Au XIXe siècle, on avait une raison
puissante de revêtir les écoliers et les collégiens d'un uniforme. Les
sociétés européennes étaient profondément travaillées et divisées par
la lutte des classes. Il fallait fédérer les individus autour de
l'idée nationale, cette utopie fragile et réversible. Dans le Peuple,
Michelet exaltait l'école vraiment commune où les enfants de toutes
classes, de toutes conditions, viendraient s'asseoir ensemble et où
l'on apprendrait rien d'autre que la France ». L'école a longtemps
rempli cette tâche par l'enseignement de l'histoire qui veillait sur
la mémoire des grands ancêtres, par l'instruction civique qui
diffusait les valeurs de patriotisme, et par un habit scolaire
homogène symbole d'un ordre fraternel où les inégalités de classes
s'estompaient. C'était cela, l'ethos de l'école républicaine un
effort, une ascèse pour « effacer la frontière entre la portion
éclairée et la portion grossière du genre humain », selon le programme
de Condorcet. Aujourd'hui, on aurait non plus une mais deux bonnes
raisons de dissimuler sous un uniforme les particularismes.

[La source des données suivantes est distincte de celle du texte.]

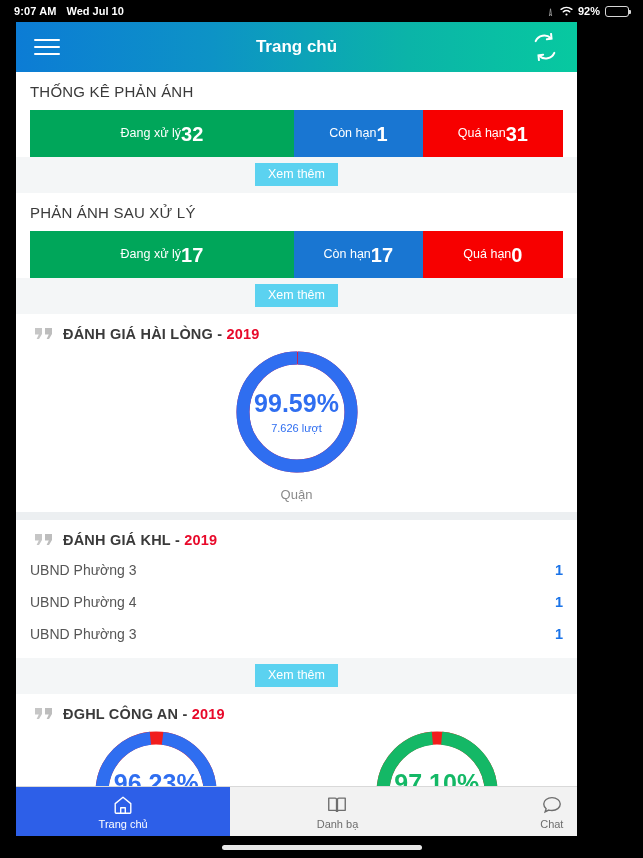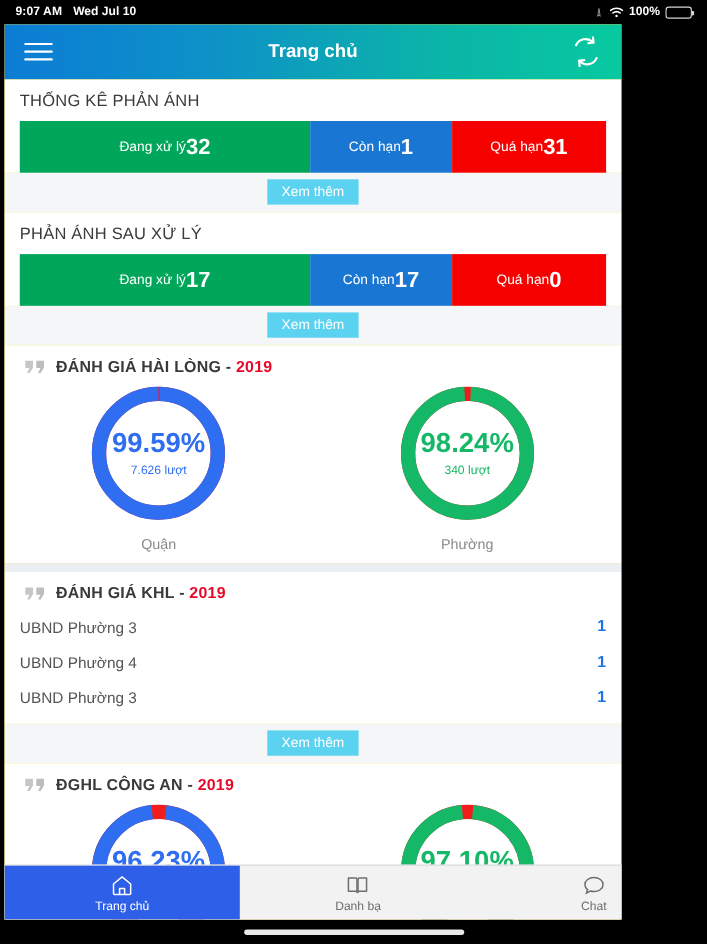--- a/index.html
+++ b/index.html
@@ -172,7 +172,7 @@
           <circle cx="12" cy="15.5" r="2" fill="#fff"></circle>
         </svg>
       </span>
-      <span class="batt-pct">100%</span>
+      <span class="batt-pct">92%</span>
       <span class="batt"><span class="batt-fill"></span></span>
     </div>
   </div>

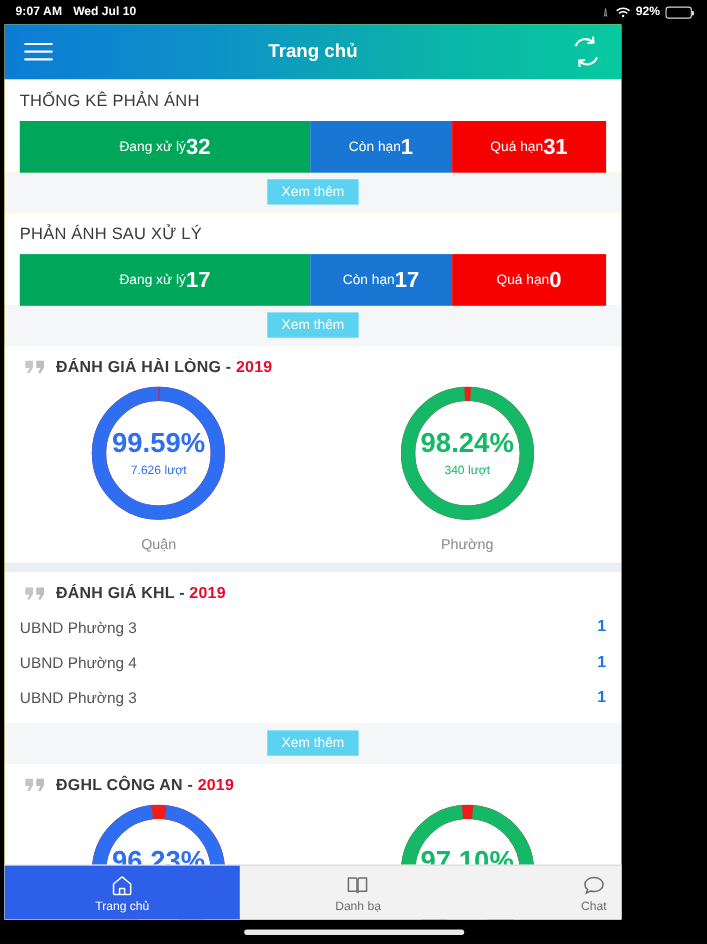--- a/index.html
+++ b/index.html
@@ -41,9 +41,9 @@
 
   
   .app {
-    position: absolute; top: 22px; left: 4px;
+    position: absolute; top: 22px; left: 16px;
     width: 561px; height: 814px;
-    background: #fde047;
+    background: #0ea5e9;
     overflow: hidden;
   }
   

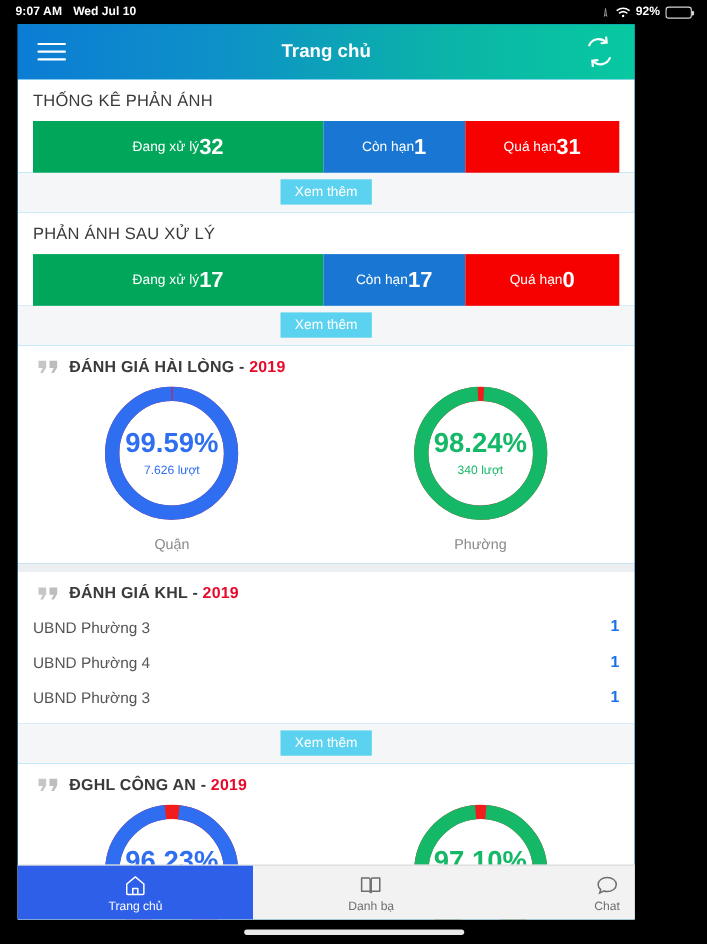--- a/index.html
+++ b/index.html
@@ -264,19 +264,6 @@
             </div>
             <div class="donut-cap">Quận</div>
           </div>
-          <div class="donut-cell">
-            <div class="donut">
-              <svg width="132" height="132" viewBox="0 0 132 132">
-                <circle cx="66" cy="66" r="54" fill="none" stroke="#f11d1d" stroke-width="13"></circle>
-                <circle cx="66" cy="66" r="54" fill="none" stroke="#14b866" stroke-width="13" stroke-dasharray="333.3 6" stroke-dashoffset="0" transform="rotate(-87 66 66)"></circle>
-              </svg>
-              <div class="donut-center">
-                <div class="donut-pct c-green">98.24%</div>
-                <div class="donut-sub c-green">340 lượt</div>
-              </div>
-            </div>
-            <div class="donut-cap">Phường</div>
-          </div>
         </div>
       </div>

L'institution scolaire dessoûle à peine d'une ivresse de trente ans.
Traditionnellement lieu de transmission et d'autorité (au sens
arendtien du terme ce qui fait autorité), l'école a besoin de se
ressourcer dans ses principes fondateurs en redevenant un sanctuaire
isolé des bruits du monde, en créant un espace de neutralité soustrait
à la pression des valeurs de consommation, de loisir et aux urgences
médiatiques. Ne serait-ce que sur un plan purement symbolique, un «
vêtement pour tous » serait une manière de rappeler aux élèves qu'ils
appartiennent à une institution dédiée à l'universel. Mettre l' «
apprenant » (sic) au centre du système scolaire ? Oui, bien sûr...
Mais ne pas oublier, ce faisant, de garder l'universel en son coeur !
Et puis, il y a urgence. Partout, c'est l'incendie des identités
vindicatives. Il n'y a plus de frein à l'expression des différences
personnelles, à l'affichage de ses idiosyncrasies. Du piercing à la
compétition des marques, du fashion victim au « foulardisme »
fanatique, tout est occasion pour faire la promotion de soi. Une
alliance inquiétante entre le narcissisme de l'ère du vide et
l'intégrisme des identités recomposées rend incompréhensible à nos
contemporains la promesse d'un monde commun. Et le malheur, c'est que,
face à cette dérive, certains pédagogues prônent l'adaptation de
l'institution scolaire en faisant d'elle un simple reflet du patchwork
culturel et cultuel. Alors voilà... devant ces surenchères
additionnées, devant le forcing d'Aubervilliers, on redécouvre
finalement la pertinence d'un très vieux principe, fondateur de l' «
éducation de l'homme moderne », comme disait Eugenio Garin
l'extériorité façonne l'intériorité ; l'habit scolaire fait le
citoyen. Au frontispice de l'université d'Oxford, on l'a d'ailleurs
gravé dans le marbre : « Manners Make Man ».